Éclatant à ses débuts (L'Exorciste, French Connection), le cinéaste William Friedkin fait clairement office de référence, bien qu'en perte de vitesse ces dernières années ; son dernier long-métrage Killer Joe est cependant venu changer la donne, fort d'un accueil critique plutôt favorable et de son casting alléchant.

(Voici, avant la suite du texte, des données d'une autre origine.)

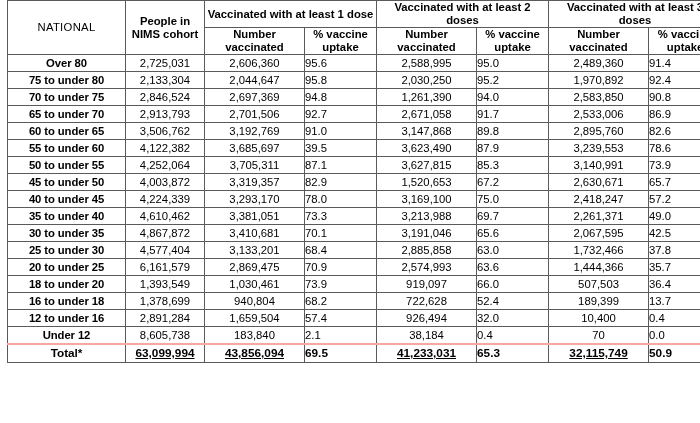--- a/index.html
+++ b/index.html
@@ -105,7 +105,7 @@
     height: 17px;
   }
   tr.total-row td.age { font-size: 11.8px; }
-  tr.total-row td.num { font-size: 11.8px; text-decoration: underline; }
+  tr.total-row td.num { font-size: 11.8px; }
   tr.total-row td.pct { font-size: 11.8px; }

Scénarisé par Tracy Letts, l'auteur de la pièce de théâtre adaptée ici (comme cela avait pu être le cas pour Bug, son précédent film), ce thriller à l'étiquette de comédie noire nous conte les déboires d'un petit dealer paumé et naïf, auteur d'une magouille impliquant sa famille et un tueur à gage énigmatique ; de prime abord, l'intrigue simpliste mais quelque peu audacieuse capte aisément l'attention, mais la grande question était de savoir à quel moment le plan si bien huilé allait foirer (on ne partage naturellement pas la naïveté de Chris).
L'ambiance, poisseuse dans un premier temps, maintient l'immersion pour finalement virer au malsain à mesure de cette descente aux enfers captivante, tandis que l'impressionnant Killer Joe n'aura de cesse d'empiéter de plus en plus sur le quotidien d'une famille des plus douteuses ; le long-métrage se démarque ainsi de par des figures originales et nuancées, l'empathie se mêlant au dégoût de bout en bout les concernant, et que dire si ce n'est que la moralité en prend pour son grade.
Néanmoins aucun d'entre eux n'est véritablement diabolisés, au contraire, Killer Joe soulignant les travers humains d'un tout à chacun sans pour autant omettre leurs bons côtés, à l'image d'un Chris sympathique de par son caractère utopiste et l'amour fraternel qu'il voue à sa sœur (bien que ce ne soit pas tout rose) ; celle-ci incarne d'ailleurs une certaine conception de la vierge pure et lumineuse, dont le rayonnement va irrémédiablement attirer à elle un Joe Cooper des plus ambiguë.
Personnage central de l'oeuvre, ce flic le jour, tueur la nuit est assurément marquant, de par l'interprétation sans faille d'un Matthew McConaughey aussi charismatique qu'inquiétant, et une psychologie foutrement obscure ; on notera aussi la présence d'un Ansel Smith encore plus paumé que peut l'être son fils, à tel point qu'il en devient aussi ridicule qu'amusant, d'autant qu'il est parfaitement doublé par le discret mais efficace Thomas Haden Church.
Dans la forme à présent, Killer Joe arbore une empreinte visuelle prononcée mais pas exagérée, la mise en scène truffée de plans rapprochés de Friedkin soulignant une certaine forme de promiscuité favorisant le malaise, tandis que les décors et l'environnement propre à la Nouvelle-Orléans s'y prêtent tout aussi bien.
Jusqu'ici tout se passe plutôt bien en somme, Killer Joe bénéficiant de solides interprétations (Emile Hirsch, Juno Temple) et d'une trame efficace, dont le propos fort outrancier se couple à quelques séquences plus ou moins renversantes, si ce n'est déstabilisantes ; néanmoins à l'image du foirage en règle que va connaître la combine de Chris, le film finit par battre de l'aile sur la fin (ou du pilon, comme vous préférez)...
En ce sens, ce semblant de huis-clôt composant les quelques 20 dernières minutes de film se veut aussi bavard qu'invraisemblable, Killer Joe virant à la farce macabre au gré d'une fellation démentielle et d'une fusillade aussi prévisible que forcée, mettant ainsi fin à une situation tenant de la mascarade grossière ; dommage en somme que le long-métrage tende à tant exacerber ses mauvais côtés dans la dernière ligne droite, d'autant plus que la fin ouverte estomaque fort d'une coupure abrupte.
Quoiqu'un peu surestimé, ce Friedkin n'en demeure pas moins un polar sympathique et atypique qu'il convient de découvrir rien que pour la performance d'un McConaughey hypnotisant, tandis que Juno Temple surprend grandement... et ce en bien.